Il nuovo decreto legge prevede una analisi di vulnerabilità ulteriore sia su tutti gli edifici pubblici che sull’edilizia privata – ha evidenziato Manfredi – Noi stiamo definendo un piano dettagliato di intervento, ma esiste un problema: se c’è una situazione di vulnerabilità che facciamo? La nostra proposta è stata quella di una incentivazione pubblica data ai privati, come un sisma bonus specifico, che garantisca ai cittadini di poter avere le risorse per intervenire. Questa nostra proposta nel decreto non c’è. Io faccio un invito a tutti, maggioranza e opposizione: bisogna spingere perché il governo metta nel decreto delle risorse perché il privato possa avere uno strumento per risolvere un problema”.

Eddy Sorge

Un appello al sindaco è stato lanciato da Eddy Sorge, portavoce dei movimenti presenti sul territorio della municipalità.

“Sindaco, presidente della Municipalità: bisogna assumersi la responsabilità di un cambio di rotta preciso, determinato, reale” – ha evidenziato Sorge.

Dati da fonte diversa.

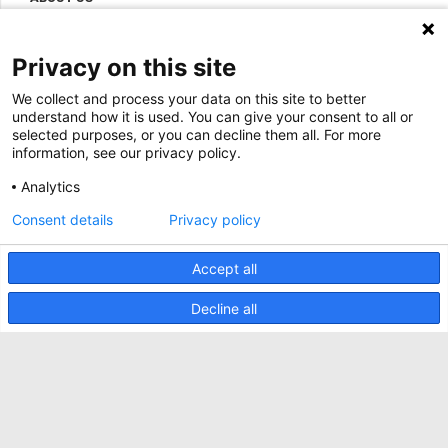
centers
BIM Files
About Minkels
Magazine
Privacy on this site
Jobs
Whitepapers
News
We collect and process your data on this site to better
Specification Tools
Minkels utilise des cookies pour s'assurer que
understand how it is used. You can give your consent to all or
Cases
vous avez la meilleure expérience possible sur
selected purposes, or you can decline them all. For more
notre site web. Les cookies fonctionnels
information, see our privacy policy.
Upcoming events
assurent le bon fonctionnement du site web et
sont toujours utilisés. Minkels utilise également
Analytics
Contact us
des cookies analytiques, des cookies de médias
sociaux et des cookies pour la publicité et le
ACCEPTER
Consent details
Privacy policy
Terms and conditions
marketing.
Pour en savoir plus sur les différents types de
CO2 awareness ladder
cookies, cliquez
ici
. Si vous ne souhaitez pas
Accept all
accepter nos cookies (à l'exception des cookies
Politique de confidentialité
fonctionnels), cliquez
ici
.
Decline all
Signaler un incident de sécurité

Il portavoce dei movimenti ha parlato di un “circolo vizioso di miopie politiche” su Bagnoli “e guai a dire – ha detto – che non si è fatto niente. Se non si fosse fatto niente, oggi saremmo in una situazione migliore”.


Tra le richieste avanzate da Sorge: “la garanzia delle risorse disponibili per realizzare le opere pubbliche, e non solo per le bonifiche; sapere dove è andato a finire il principio ‘chi ha inquinato paghi’; il destino di Nisida”. Infine, il tema della balneabilità: “occorre spiegare a un qualsiasi abitante quando potrà farsi un bagno a mare e non limitarsi a tagliare il nastro per l’apertura di un lido che francamente in pochi abbiamo utilizzato”.

Manfredi ha subito replicato: “veniamo da anni in cui sono state usate tante parole, ma abbiamo assistito a pochi fatti. Forse è arrivato il momento di fare di più, e usare meno parole”.


L’ex rettore ha spiegato che entrerà più nel dettaglio il prossimo 22 gennaio, quando si terrà un incontro ad hoc in Municipalità, ma dai tanti presenti era arrivato l’invito al primo cittadino a dare risposte sul futuro del Sito di interesse nazionale


Il sindaco ha parlato delle bonifiche, evidenziando, tra l’altro, di aver “preteso che ci fosse un progetto per la bonifica a mare. Quando sono arrivato – ha ricordato – non c’era… Mi deve essere consegnato il progetto e sapremo come si farà, quanto costerà la bonifica a mare e quale risultato otterremo”.


Il primo cittadino ha infine assicurato: “io voglio fare di tutto perché gli investimenti abbiano una ricaduta positiva sul territorio. Se vengono spesi dei soldi, deve beneficiarne il territorio”.

Altre promesse. Altra passerella. Solito rituale che si ripete da decenni.